> **Exercise requirements**:
Return each line of the records below that contains the word "front".

[Opening Dataset extract section]

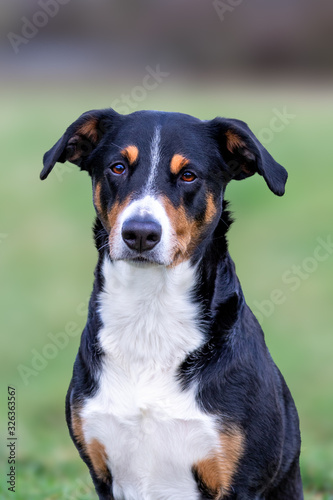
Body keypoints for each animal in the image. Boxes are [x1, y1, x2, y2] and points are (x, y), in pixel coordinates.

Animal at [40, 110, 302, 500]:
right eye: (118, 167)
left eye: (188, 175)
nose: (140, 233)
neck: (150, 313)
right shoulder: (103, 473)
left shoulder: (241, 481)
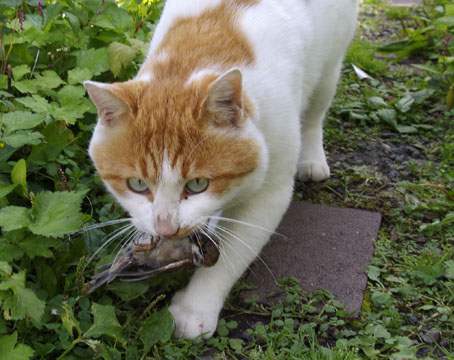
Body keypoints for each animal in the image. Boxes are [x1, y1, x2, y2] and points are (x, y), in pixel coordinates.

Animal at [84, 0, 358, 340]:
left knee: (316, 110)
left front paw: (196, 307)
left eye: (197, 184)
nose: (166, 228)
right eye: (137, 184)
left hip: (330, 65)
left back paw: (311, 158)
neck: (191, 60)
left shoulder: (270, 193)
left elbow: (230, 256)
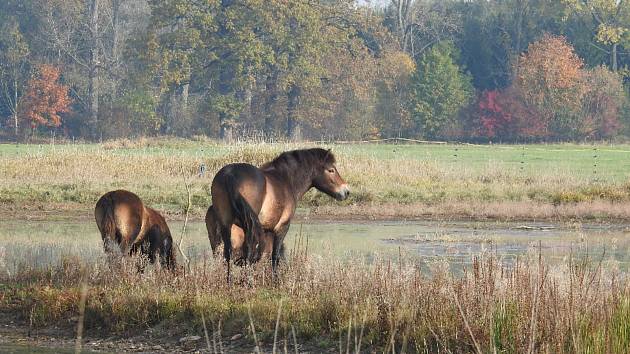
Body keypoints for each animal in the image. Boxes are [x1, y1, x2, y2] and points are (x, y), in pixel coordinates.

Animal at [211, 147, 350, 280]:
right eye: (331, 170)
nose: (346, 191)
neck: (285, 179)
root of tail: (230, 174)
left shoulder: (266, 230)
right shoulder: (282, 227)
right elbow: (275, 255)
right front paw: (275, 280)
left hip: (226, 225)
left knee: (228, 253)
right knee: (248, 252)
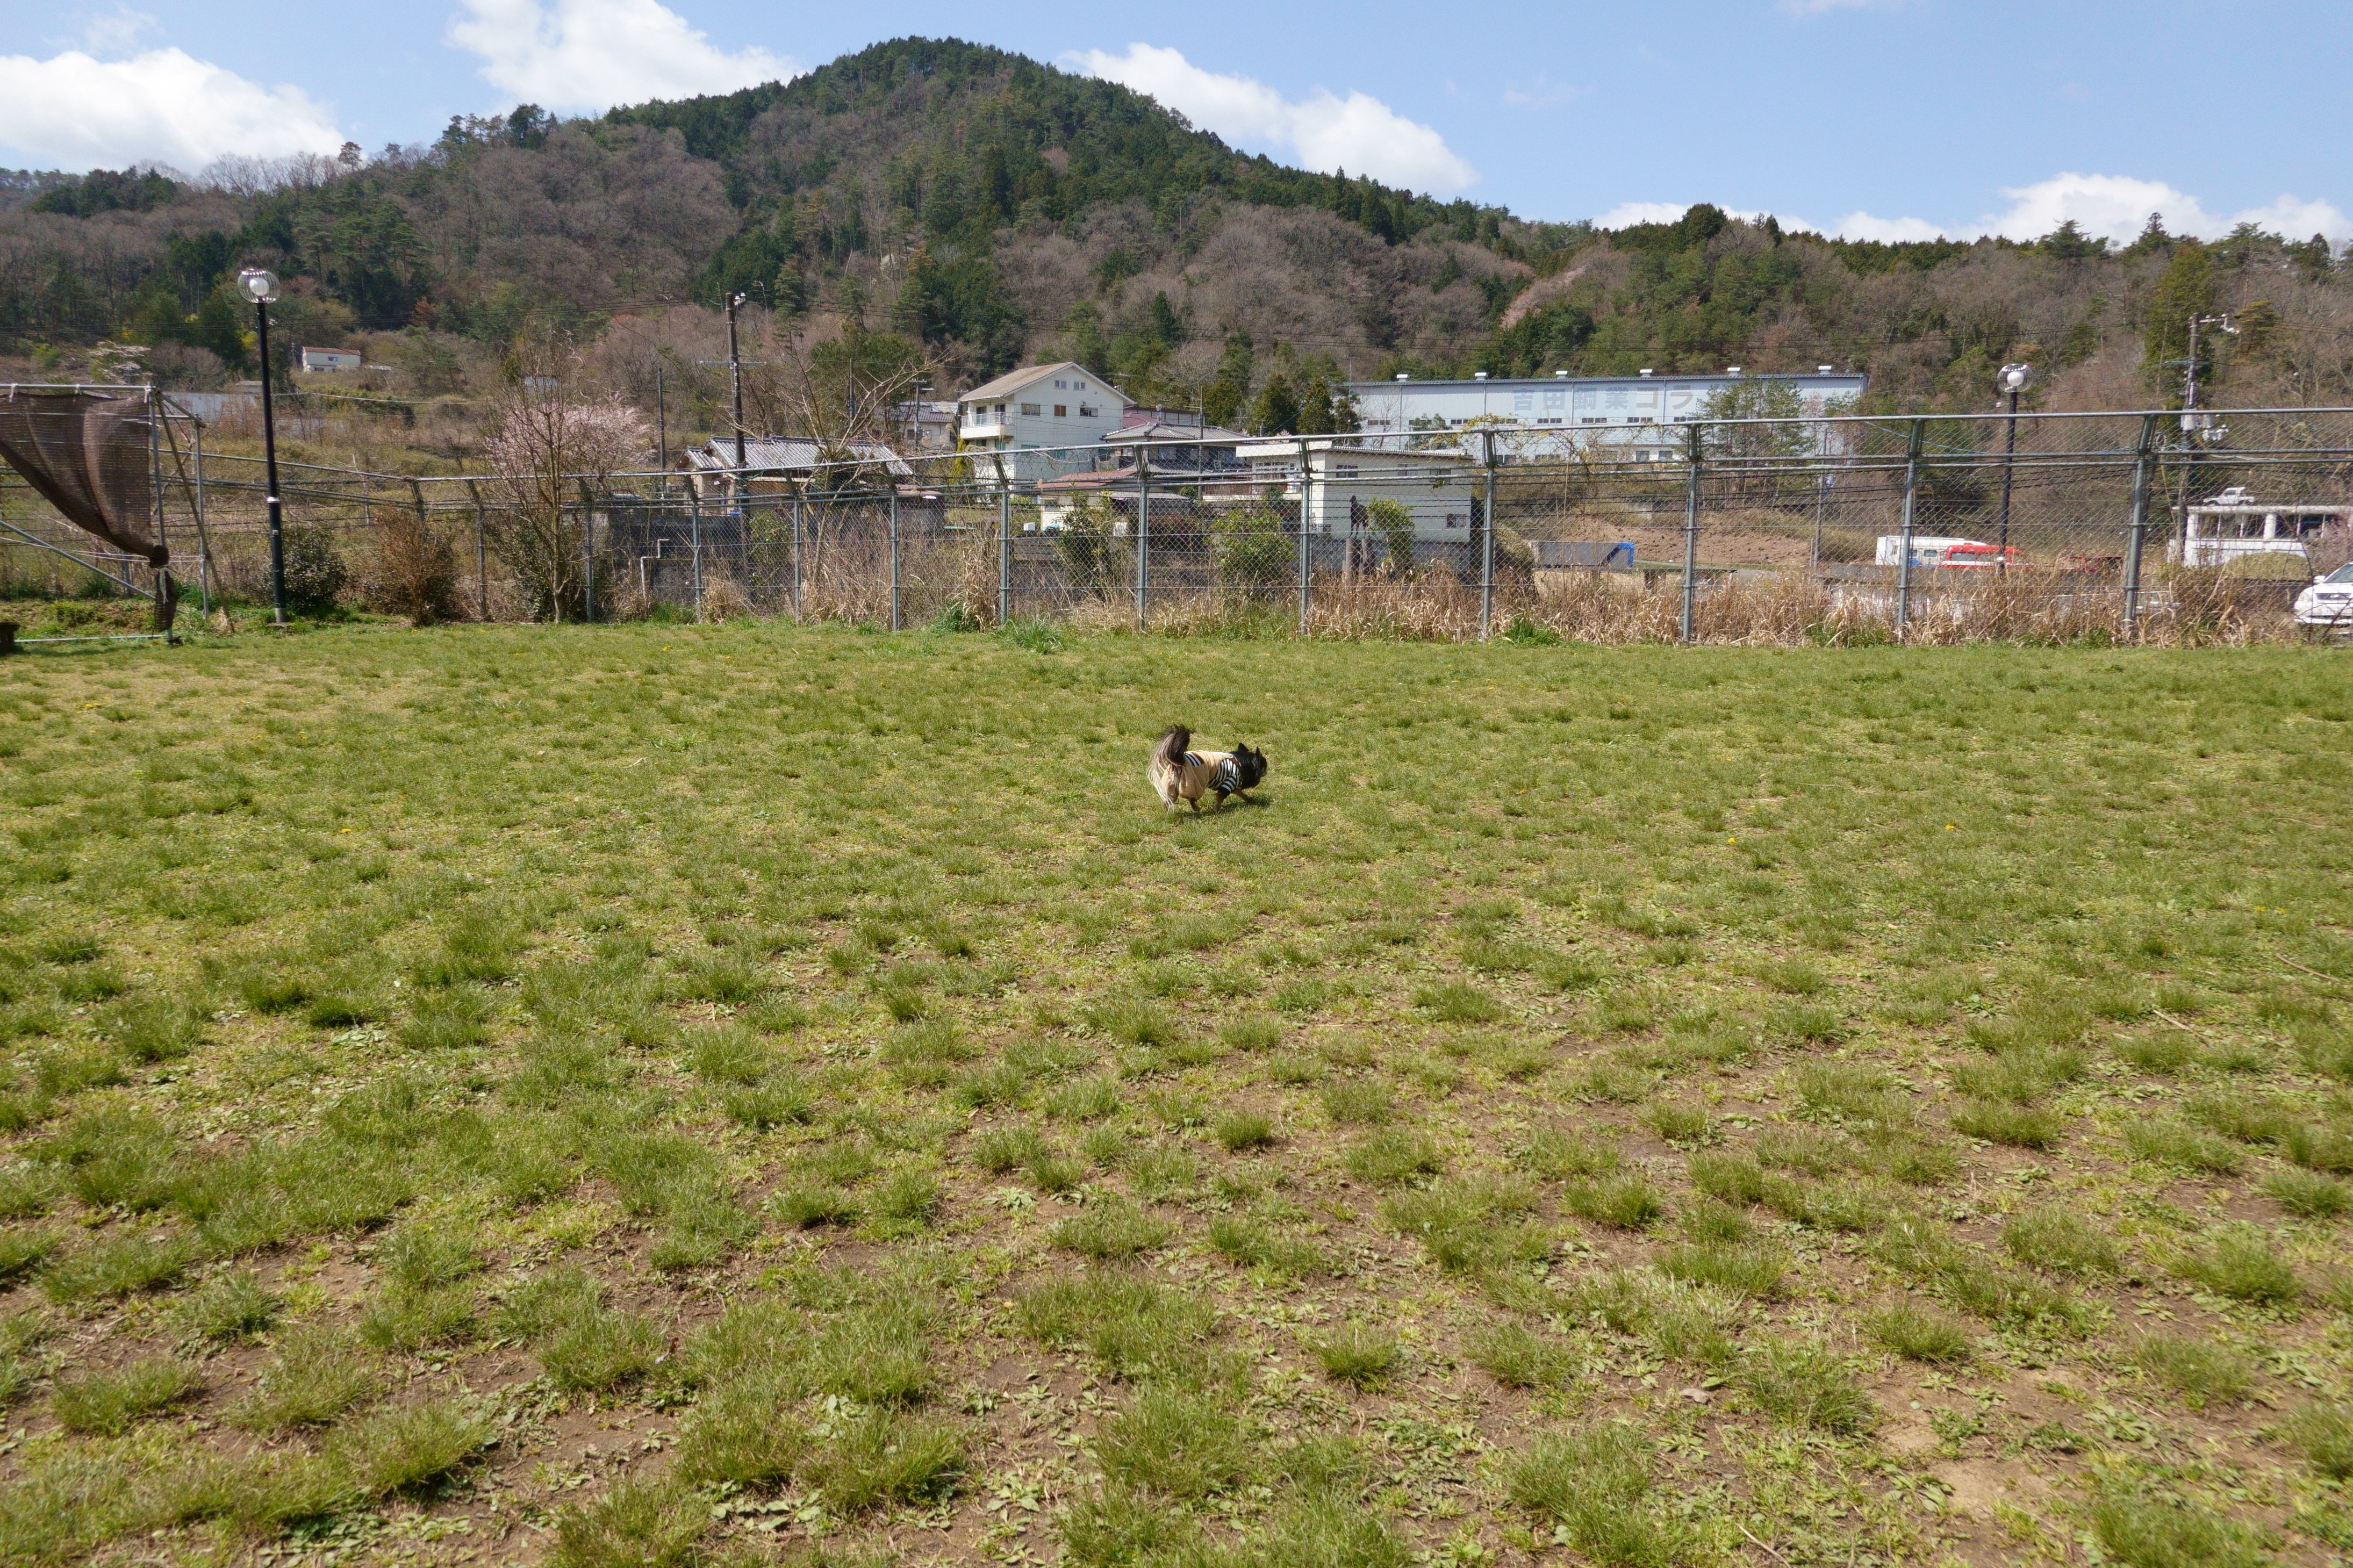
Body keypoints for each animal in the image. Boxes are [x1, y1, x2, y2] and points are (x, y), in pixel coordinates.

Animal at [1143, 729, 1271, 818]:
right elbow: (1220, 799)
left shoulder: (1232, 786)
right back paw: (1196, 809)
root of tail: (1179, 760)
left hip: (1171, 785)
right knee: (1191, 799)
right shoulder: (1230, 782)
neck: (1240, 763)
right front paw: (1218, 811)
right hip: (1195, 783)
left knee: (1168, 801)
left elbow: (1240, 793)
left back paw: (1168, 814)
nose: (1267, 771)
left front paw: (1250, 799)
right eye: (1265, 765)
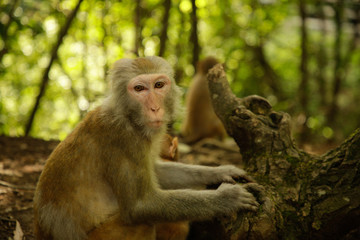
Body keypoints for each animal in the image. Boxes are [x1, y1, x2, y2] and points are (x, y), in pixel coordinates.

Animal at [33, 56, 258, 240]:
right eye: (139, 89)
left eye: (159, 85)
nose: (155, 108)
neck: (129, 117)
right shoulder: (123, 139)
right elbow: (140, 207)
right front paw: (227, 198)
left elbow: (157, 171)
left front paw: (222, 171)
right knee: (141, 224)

[Closing Dataset extract section]

> **Finished exercise**:
left front paw: (196, 307)
right front paw: (275, 280)
right front paw: (1218, 811)
left front paw: (1250, 799)
right front paw: (227, 198)
left front paw: (222, 171)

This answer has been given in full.